What are the biodiversity implications of upland native woodland expansion?
Across the UK, considerable native woodland creation on open upland moorland is expected over the coming decades, through both governmental and non-governmental initiatives. This is predicted to benefit woodland birds of conservation importance, but impact negatively on moorland species, many of which are themselves also of conservation importance. Much of our knowledge of woodland planting is based upon non-native coniferous woodland, with limited ecological understanding of the impacts of native broadleaved planting. This PhD project, based at the University of Stirling and conducted in collaboration with the RSPB, will examine the effect of upland woodland on a range of taxa at various trophic levels.
How does woodland restoration influence the biodiversity and ecosystem functioning of agricultural soils?

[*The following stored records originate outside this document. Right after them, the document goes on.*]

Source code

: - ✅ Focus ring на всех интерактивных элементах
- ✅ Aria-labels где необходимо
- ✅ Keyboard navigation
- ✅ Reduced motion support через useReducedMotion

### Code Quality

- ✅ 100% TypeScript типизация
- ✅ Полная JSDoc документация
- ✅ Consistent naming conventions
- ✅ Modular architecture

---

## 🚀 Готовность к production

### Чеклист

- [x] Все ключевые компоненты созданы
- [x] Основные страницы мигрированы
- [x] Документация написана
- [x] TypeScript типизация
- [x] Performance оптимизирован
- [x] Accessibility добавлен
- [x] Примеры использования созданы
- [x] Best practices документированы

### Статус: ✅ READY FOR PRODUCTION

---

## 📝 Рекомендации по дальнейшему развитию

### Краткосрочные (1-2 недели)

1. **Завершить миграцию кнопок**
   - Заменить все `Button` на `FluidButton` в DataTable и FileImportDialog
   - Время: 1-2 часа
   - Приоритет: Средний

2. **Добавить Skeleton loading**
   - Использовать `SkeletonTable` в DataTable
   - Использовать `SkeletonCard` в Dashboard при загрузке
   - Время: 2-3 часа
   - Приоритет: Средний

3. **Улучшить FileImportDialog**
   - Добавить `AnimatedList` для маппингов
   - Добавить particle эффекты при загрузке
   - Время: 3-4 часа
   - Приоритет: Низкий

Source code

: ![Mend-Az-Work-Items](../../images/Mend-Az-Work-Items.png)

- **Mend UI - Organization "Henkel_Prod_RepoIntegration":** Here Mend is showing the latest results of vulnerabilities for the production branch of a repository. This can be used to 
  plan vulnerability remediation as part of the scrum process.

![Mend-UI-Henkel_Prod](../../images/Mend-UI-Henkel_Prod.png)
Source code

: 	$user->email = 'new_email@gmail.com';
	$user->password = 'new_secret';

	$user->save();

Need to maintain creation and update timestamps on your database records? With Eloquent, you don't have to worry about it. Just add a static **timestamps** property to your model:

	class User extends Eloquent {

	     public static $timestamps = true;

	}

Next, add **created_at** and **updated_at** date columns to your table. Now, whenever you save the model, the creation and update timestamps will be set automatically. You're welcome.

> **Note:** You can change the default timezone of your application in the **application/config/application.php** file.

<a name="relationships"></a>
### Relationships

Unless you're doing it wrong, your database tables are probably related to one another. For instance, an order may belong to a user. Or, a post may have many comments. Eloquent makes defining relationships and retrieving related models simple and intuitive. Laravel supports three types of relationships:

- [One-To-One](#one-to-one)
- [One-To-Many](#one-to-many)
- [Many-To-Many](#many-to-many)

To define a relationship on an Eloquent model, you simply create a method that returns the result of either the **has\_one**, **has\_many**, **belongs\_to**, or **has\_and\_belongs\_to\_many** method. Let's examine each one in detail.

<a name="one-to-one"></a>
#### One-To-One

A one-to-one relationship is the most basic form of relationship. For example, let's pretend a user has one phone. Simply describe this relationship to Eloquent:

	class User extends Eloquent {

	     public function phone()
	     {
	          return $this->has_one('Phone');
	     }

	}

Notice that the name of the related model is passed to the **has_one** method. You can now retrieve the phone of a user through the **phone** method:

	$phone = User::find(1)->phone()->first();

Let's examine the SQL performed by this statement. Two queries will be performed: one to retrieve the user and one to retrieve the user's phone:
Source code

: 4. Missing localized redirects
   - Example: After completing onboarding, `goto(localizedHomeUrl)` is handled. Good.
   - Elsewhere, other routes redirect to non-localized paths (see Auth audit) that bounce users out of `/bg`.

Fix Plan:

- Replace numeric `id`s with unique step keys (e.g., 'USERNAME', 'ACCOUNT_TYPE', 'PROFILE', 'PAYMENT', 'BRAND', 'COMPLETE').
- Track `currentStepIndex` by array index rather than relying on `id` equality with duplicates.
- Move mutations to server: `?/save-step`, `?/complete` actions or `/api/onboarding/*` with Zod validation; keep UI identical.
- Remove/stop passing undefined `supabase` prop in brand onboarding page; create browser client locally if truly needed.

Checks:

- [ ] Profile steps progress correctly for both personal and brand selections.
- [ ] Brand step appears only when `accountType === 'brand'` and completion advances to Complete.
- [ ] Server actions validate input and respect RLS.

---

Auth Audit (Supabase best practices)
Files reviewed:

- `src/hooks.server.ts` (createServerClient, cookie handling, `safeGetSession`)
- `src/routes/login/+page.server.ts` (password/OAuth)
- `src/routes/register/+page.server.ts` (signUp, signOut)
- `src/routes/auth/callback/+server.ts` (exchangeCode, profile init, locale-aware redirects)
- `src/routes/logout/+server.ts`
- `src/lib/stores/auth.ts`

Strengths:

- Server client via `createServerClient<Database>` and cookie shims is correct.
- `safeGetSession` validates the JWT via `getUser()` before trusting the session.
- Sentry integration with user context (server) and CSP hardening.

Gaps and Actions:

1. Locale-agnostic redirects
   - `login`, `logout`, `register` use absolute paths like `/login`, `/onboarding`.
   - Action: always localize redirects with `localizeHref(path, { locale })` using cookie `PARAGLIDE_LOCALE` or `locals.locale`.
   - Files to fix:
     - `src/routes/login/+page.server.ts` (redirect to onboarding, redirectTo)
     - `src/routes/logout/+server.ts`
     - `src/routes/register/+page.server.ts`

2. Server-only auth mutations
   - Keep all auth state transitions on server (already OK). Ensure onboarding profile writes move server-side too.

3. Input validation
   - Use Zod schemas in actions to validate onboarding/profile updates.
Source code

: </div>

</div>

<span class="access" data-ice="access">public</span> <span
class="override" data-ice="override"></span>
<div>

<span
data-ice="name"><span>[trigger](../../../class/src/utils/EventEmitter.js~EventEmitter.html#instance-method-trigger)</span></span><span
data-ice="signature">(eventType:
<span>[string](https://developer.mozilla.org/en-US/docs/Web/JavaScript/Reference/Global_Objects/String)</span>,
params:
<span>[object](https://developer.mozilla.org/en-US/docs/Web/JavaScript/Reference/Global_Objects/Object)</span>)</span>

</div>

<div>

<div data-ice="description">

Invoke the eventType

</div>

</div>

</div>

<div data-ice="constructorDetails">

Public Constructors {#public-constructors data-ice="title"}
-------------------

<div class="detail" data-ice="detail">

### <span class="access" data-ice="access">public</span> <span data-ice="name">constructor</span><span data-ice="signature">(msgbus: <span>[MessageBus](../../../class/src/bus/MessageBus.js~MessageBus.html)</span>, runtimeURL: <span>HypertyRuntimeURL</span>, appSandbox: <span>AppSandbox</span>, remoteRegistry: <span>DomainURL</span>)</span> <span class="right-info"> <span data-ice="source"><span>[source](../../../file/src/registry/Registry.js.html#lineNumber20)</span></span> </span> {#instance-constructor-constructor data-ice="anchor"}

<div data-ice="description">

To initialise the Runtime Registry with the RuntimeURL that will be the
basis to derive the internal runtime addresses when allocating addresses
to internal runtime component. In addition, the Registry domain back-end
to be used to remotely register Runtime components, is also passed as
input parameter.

Approximately a quarter of all living species are found in soils. The soil biota underpins functions which provide essential ecosystem services such as carbon and nutrient cycling, critical for primary production and human food security. The health and biological diversity of soils are also highly influential for above-ground ecosystem functioning. Modern agricultural practices often impact negatively on soil biodiversity, but the extent to which soils, and the species that support them, change as a result of alterations in management practices is poorly understood. In particular, little is known about the development of soils as a result of restoration efforts such as the creation of woodlands. Researchers at Forest Research, in collaboration with the WrEN project, have been examining soil development and changes over time under different woodlands and adjacent farmland. A new PhD project focussing on below ground biodiversity will begin in October 2019 to develop this research further.